WORK INSTRUCTION
Write the next part of the KClO₃ decomposition explanation, starting right after its last sentence.

====== TEXT PROVIDED

Question

Determine the volume of O₂ (at STP) formed when 50.0 g of KClO₃ decomposes according to the following reaction: 2 KClO₃(s) → 2 KCl(s) + 3 O₂(g)?

Answer 1

To determine the volume of O₂ formed when 50.0 g of KClO₃ decomposes, calculate the number of moles of KClO₃, use the stoichiometry to find the number of moles of O₂, then convert moles to volume at STP.

Step-by-step explanation:

To determine the volume of O₂ formed when 50.0 g of KClO₃ decomposes, we first need to calculate the number of moles of KClO₃. The molar mass of KClO₃ is 122.55 g/mol, so we can divide the mass by the molar mass to find the number of moles.

============
====== DATASET EXTRACT

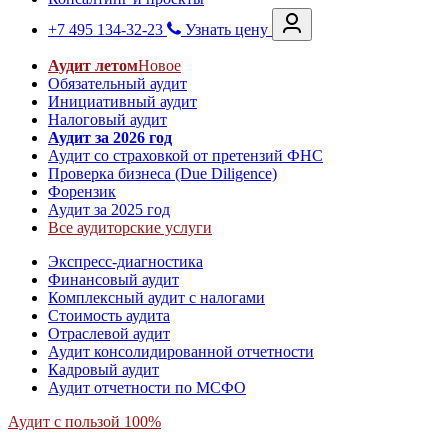
+7 495 134-32-23
Узнать цену
Аудит летом
Новое
Обязательный аудит
Инициативный аудит
Налоговый аудит
Аудит за 2026 год
Аудит со страховкой от претензий ФНС
Проверка бизнеса (Due Diligence)
Форензик
Аудит за 2025 год
Все аудиторские услуги
Экспресс-диагностика
Финансовый аудит
Комплексный аудит с налогами
Стоимость аудита
Отраслевой аудит
Аудит консолидированной отчетности
Кадровый аудит
Аудит отчетности по МСФО
Аудит с пользой 100%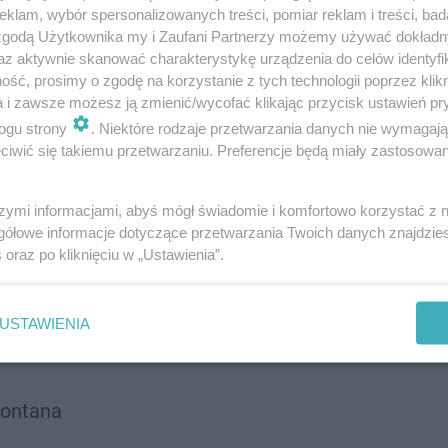
klam, wybór spersonalizowanych treści, pomiar reklam i treści, bad
 zgodą Użytkownika my i Zaufani Partnerzy możemy używać dokład
az aktywnie skanować charakterystykę urządzenia do celów identyfi
ść, prosimy o zgodę na korzystanie z tych technologii poprzez klikn
a i zawsze możesz ją zmienić/wycofać klikając przycisk ustawień pr
ogu strony
. Niektóre rodzaje przetwarzania danych nie wymagaj
iwić się takiemu przetwarzaniu. Preferencje będą miały zastosowanie
szymi informacjami, abyś mógł świadomie i komfortowo korzystać z
gółowe informacje dotyczące przetwarzania Twoich danych znajdzi
s
oraz po kliknięciu w „Ustawienia”.
USTAWIENIA
Montana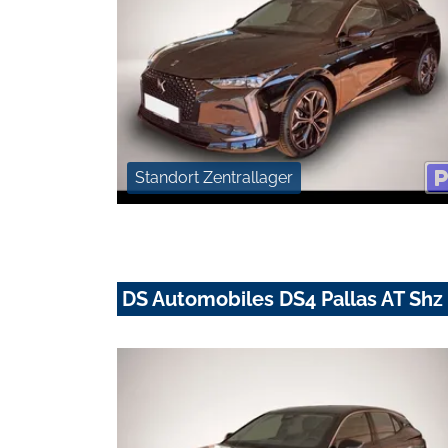
Standort Zentrallager
DS Automobiles DS4 Pallas AT S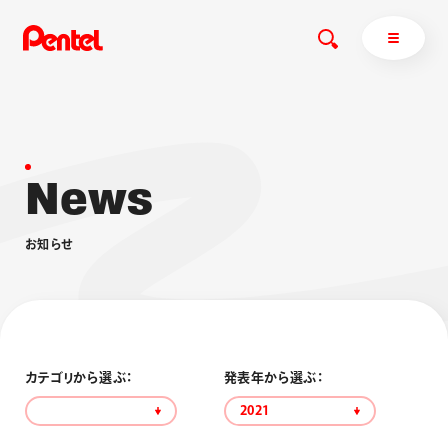
N
e
w
s
商品を探す
商品を探すトップ
お
知
ら
せ
ボールペン
ぺんてるについて
ペン
エナージェル
サインペン
オレンズ
マーカー
ぺんてるについてトップ
シャープペン
メッセージ
カテゴリから選ぶ：
発表年から選ぶ：
消し具
採用情報
2021
ブラッシュ（筆）
運営会社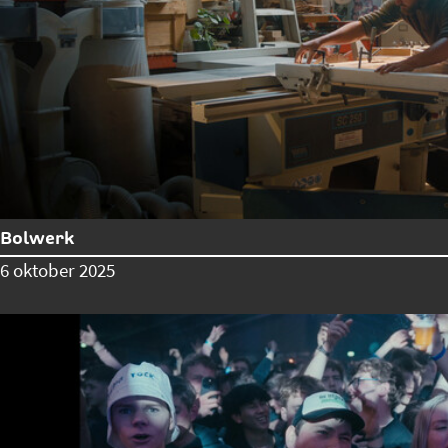
Bolwerk
6 oktober 2025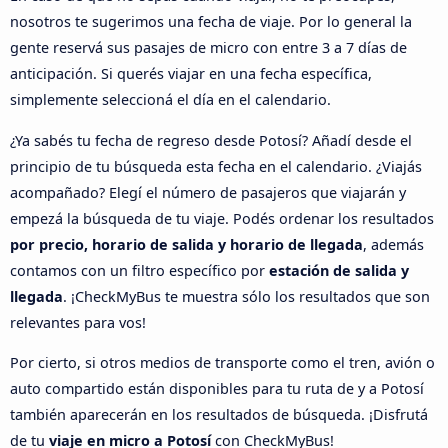
nosotros te sugerimos una fecha de viaje. Por lo general la
gente reservá sus pasajes de micro con entre 3 a 7 días de
anticipación. Si querés viajar en una fecha específica,
simplemente seleccioná el día en el calendario.
¿Ya sabés tu fecha de regreso desde Potosí? Añadí desde el
principio de tu búsqueda esta fecha en el calendario. ¿Viajás
acompañado? Elegí el número de pasajeros que viajarán y
empezá la búsqueda de tu viaje. Podés ordenar los resultados
por precio, horario de salida y horario de llegada
, además
contamos con un filtro específico por
estación de salida y
llegada
. ¡CheckMyBus te muestra sólo los resultados que son
relevantes para vos!
Por cierto, si otros medios de transporte como el tren, avión o
auto compartido están disponibles para tu ruta de y a Potosí
también aparecerán en los resultados de búsqueda. ¡Disfrutá
de tu
viaje en micro a Potosí
con CheckMyBus!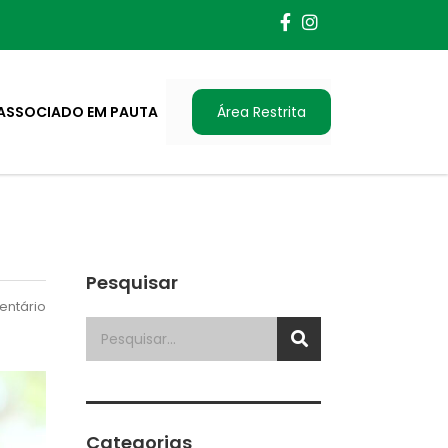
ASSOCIADO EM PAUTA
Área Restrita
Pesquisar
ntário
Categorias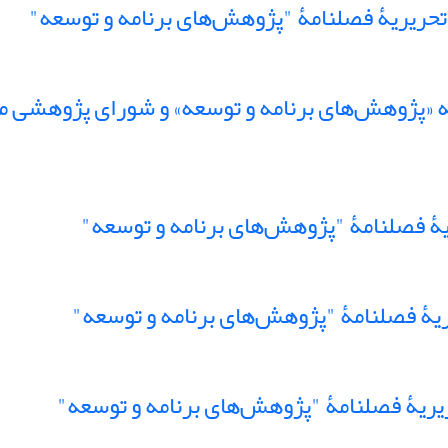
ریریۀ فصلنامۀ "پژوهش‌های برنامه و توسعه"
پژوهش‌های برنامه و توسعه» و شورای پژوهشی مر
 فصلنامۀ "پژوهش‌های برنامه و توسعه"
 فصلنامۀ "پژوهش‌های برنامه و توسعه"
یۀ فصلنامۀ "پژوهش‌های برنامه و توسعه"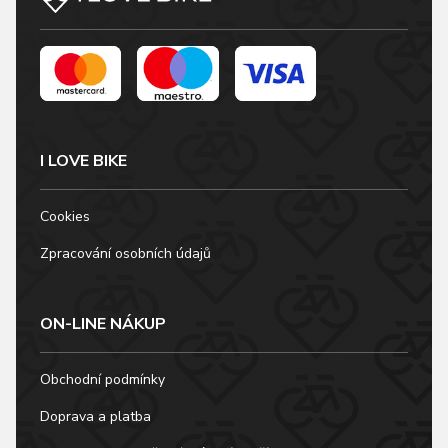
I LOVE BIKE
Cookies
Zpracování osobních údajů
ON-LINE NÁKUP
Obchodní podmínky
Doprava a platba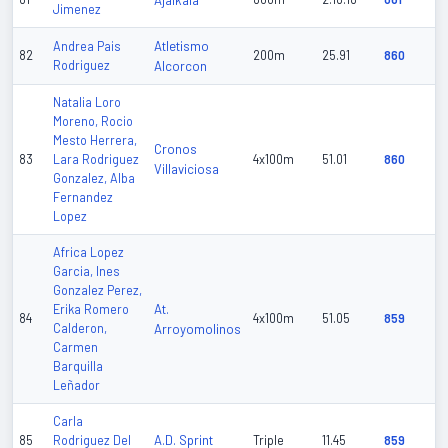
Ajalkala
Jimenez
Atletismo
Andrea Pais
82
200m
25.91
860
Rodriguez
Alcorcon
Natalia Loro
Moreno, Rocio
Mesto Herrera,
Cronos
83
Lara Rodriguez
4x100m
51.01
860
Villaviciosa
Gonzalez, Alba
Fernandez
Lopez
Africa Lopez
Garcia, Ines
Gonzalez Perez,
At.
Erika Romero
84
4x100m
51.05
859
Calderon,
Arroyomolinos
Carmen
Barquilla
Leñador
Carla
A.D. Sprint
85
Rodriguez Del
Triple
11.45
859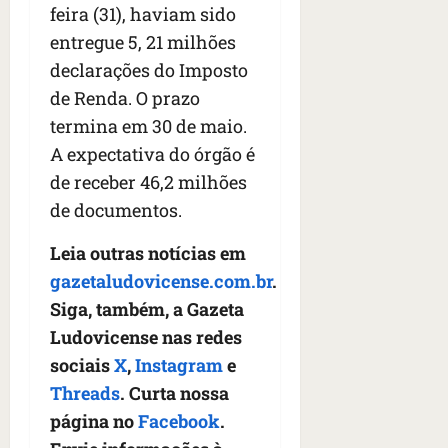
feira (31), haviam sido
entregue 5, 21 milhões
declarações do Imposto
de Renda. O prazo
termina em 30 de maio.
A expectativa do órgão é
de receber 46,2 milhões
de documentos.
Leia outras notícias em
gazetaludovicense.com.br
.
Siga, também, a Gazeta
Ludovicense nas redes
sociais
X
,
Instagram
e
Threads
. Curta nossa
página no
Facebook
.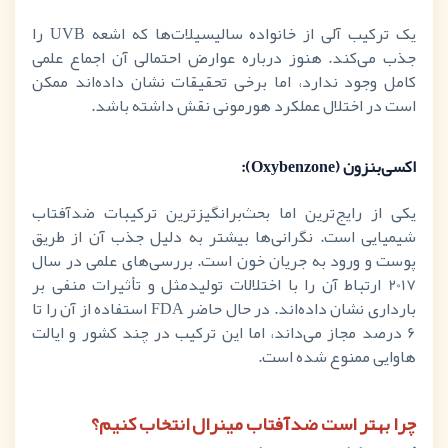
یک ترکیب آلی از خانواده سالیسیلات‌ها که اشعه
UVB
را
جذب می‌کند. هنوز درباره عوارض احتمالی آن اجماع علمی
کامل وجود ندارد، اما برخی تحقیقات نشان داده‌اند ممکن
است در اختلال عملکرد هورمونی نقش داشته باشد.
اکسی‌بنزون (
Oxybenzone
):
یکی از رایج‌ترین اما بحث‌برانگیزترین ترکیبات ضدآفتاب
شیمیایی است. نگرانی‌ها بیشتر به دلیل جذب آن از طریق
پوست و ورود به جریان خون است. بررسی‌های علمی در سال
2017 ارتباط آن را با اختلالات تولیدمثل و تأثیرات منفی بر
بارداری نشان داده‌اند. در حال حاضر
FDA
استفاده از آن را تا
6 درصد مجاز می‌داند، اما این ترکیب در چند کشور و ایالت
هاوایی ممنوع شده است.
چرا بهتر است ضدآفتاب مینرال انتخاب کنیم؟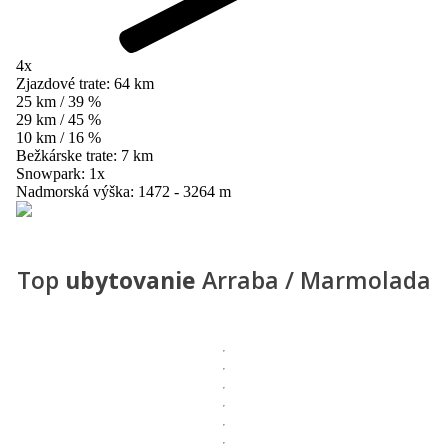
4x
Zjazdové trate:
64 km
25 km / 39 %
29 km / 45 %
10 km / 16 %
Bežkárske trate:
7 km
Snowpark:
1x
Nadmorská výška:
1472 - 3264 m
Top
ubytovanie
Arraba / Marmolada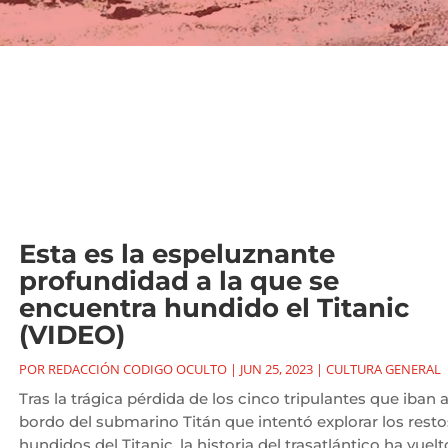
Esta es la espeluznante
profundidad a la que se
encuentra hundido el Titanic
(VIDEO)
POR
REDACCIÓN CODIGO OCULTO
|
JUN 25, 2023
|
CULTURA GENERAL
Tras la trágica pérdida de los cinco tripulantes que iban 
bordo del submarino Titán que intentó explorar los resto
hundidos del Titanic, la historia del trasatlántico ha vuelt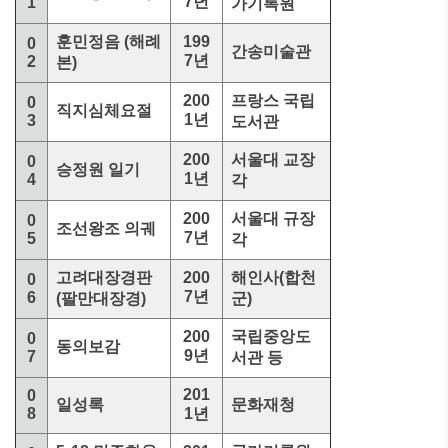
7년
1
가기록원
훈민정음 (해례
199
0
간송미술관
7년
2
본)
200
프랑스 국립
0
직지심체요절
1년
3
도서관
200
서울대 교장
0
승정원 일기
1년
4
각
200
서울대 규장
0
조선왕조 의궤
7년
5
각
고려대장경판
200
해인사(합천
0
7년
6
(팔만대장경)
군)
200
국립중앙도
0
동의보감
9년
7
서관 등
201
0
일성록
문화재청
8
1년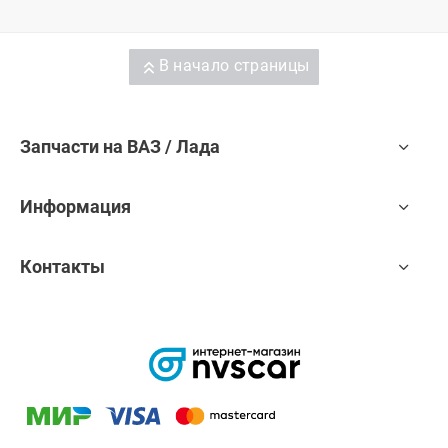
В начало страницы
Запчасти на ВАЗ / Лада
Информация
Контакты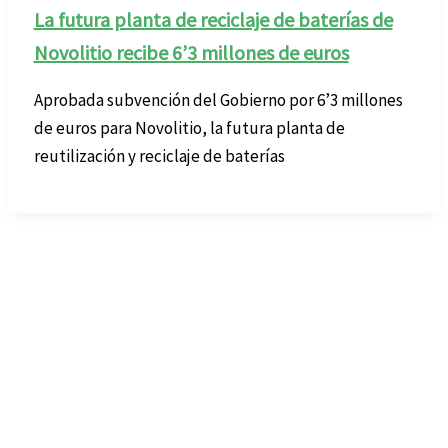
La futura planta de reciclaje de baterías de
Novolitio recibe 6’3 millones de euros
Aprobada subvención del Gobierno por 6’3 millones
de euros para Novolitio, la futura planta de
reutilización y reciclaje de baterías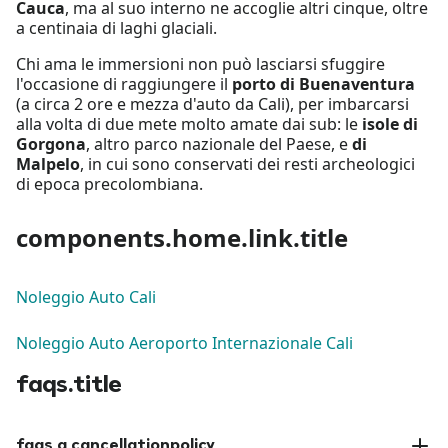
Cauca
, ma al suo interno ne accoglie altri cinque, oltre
a centinaia di laghi glaciali.
Chi ama le immersioni non può lasciarsi sfuggire
l'occasione di raggiungere il
porto di Buenaventura
(a circa 2 ore e mezza d'auto da Cali), per imbarcarsi
alla volta di due mete molto amate dai sub: le
isole di
Gorgona
, altro parco nazionale del Paese, e
di
Malpelo
, in cui sono conservati dei resti archeologici
di epoca precolombiana.
components.home.link.title
Noleggio Auto Cali
Noleggio Auto Aeroporto Internazionale Cali
faqs.title
faqs.q.cancellationpolicy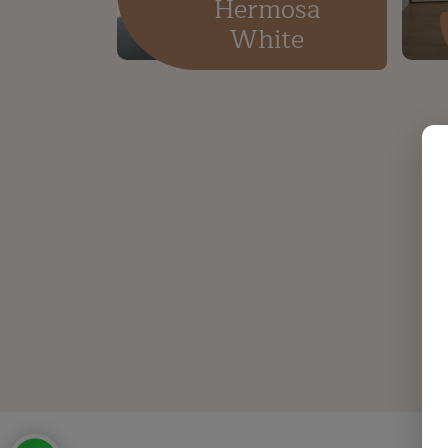
Hermosa
White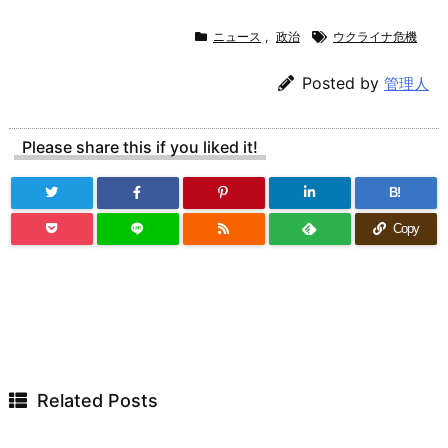
ニュース
,
政治
ウクライナ危機
Posted by
管理人
Please share this if you liked it!
B!
Copy
Related Posts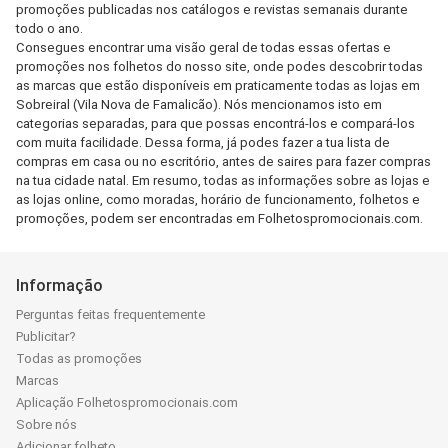
promoções publicadas nos catálogos e revistas semanais durante
todo o ano.
Consegues encontrar uma visão geral de todas essas ofertas e
promoções nos folhetos do nosso site, onde podes descobrir todas
as marcas que estão disponíveis em praticamente todas as lojas em
Sobreiral (Vila Nova de Famalicão). Nós mencionamos isto em
categorias separadas, para que possas encontrá-los e compará-los
com muita facilidade. Dessa forma, já podes fazer a tua lista de
compras em casa ou no escritório, antes de saires para fazer compras
na tua cidade natal. Em resumo, todas as informações sobre as lojas e
as lojas online, como moradas, horário de funcionamento, folhetos e
promoções, podem ser encontradas em Folhetospromocionais.com.
Informação
Perguntas feitas frequentemente
Publicitar?
Todas as promoções
Marcas
Aplicação Folhetospromocionais.com
Sobre nós
Adicionar folheto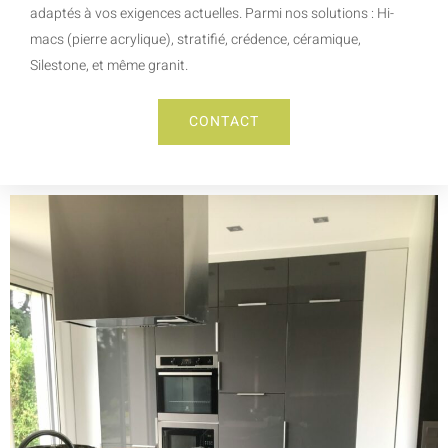
adaptés à vos exigences actuelles. Parmi nos solutions : Hi-
macs (pierre acrylique), stratifié, crédence, céramique,
Silestone, et même granit.
CONTACT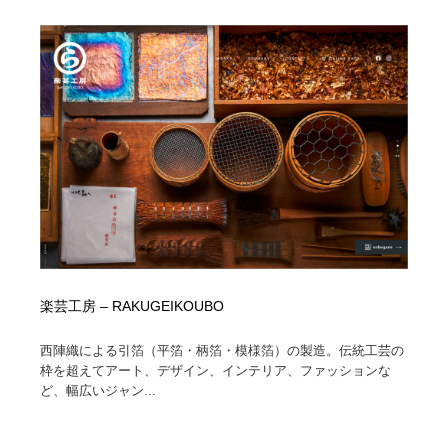
楽芸工房 – RAKUGEIKOUBO
西陣織による引箔（平箔・柄箔・模様箔）の製造。伝統工芸の
枠を超えてアート、デザイン、インテリア、ファッションな
ど、幅広いジャン...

============

TASK RESULT
50.0 g / 122.55 g/mol = 0.408 mol KClO₃

The balanced equation shows that the reaction produces 3 moles of O₂ for every 2 moles of KClO₃. Using this ratio, we can calculate the number of moles of O₂ produced.

0.408 mol KClO₃ * (3 mol O₂ / 2 mol KClO₃) = 0.612 mol O₂

Finally, we can convert the number of moles of O₂ to volume at STP (standard temperature and pressure). 1 mole of gas occupies 22.4 L at STP, so we can multiply the number of moles by the molar volume.

0.612 mol O₂ * 22.4 L/mol = 13.7 L O₂ (at STP)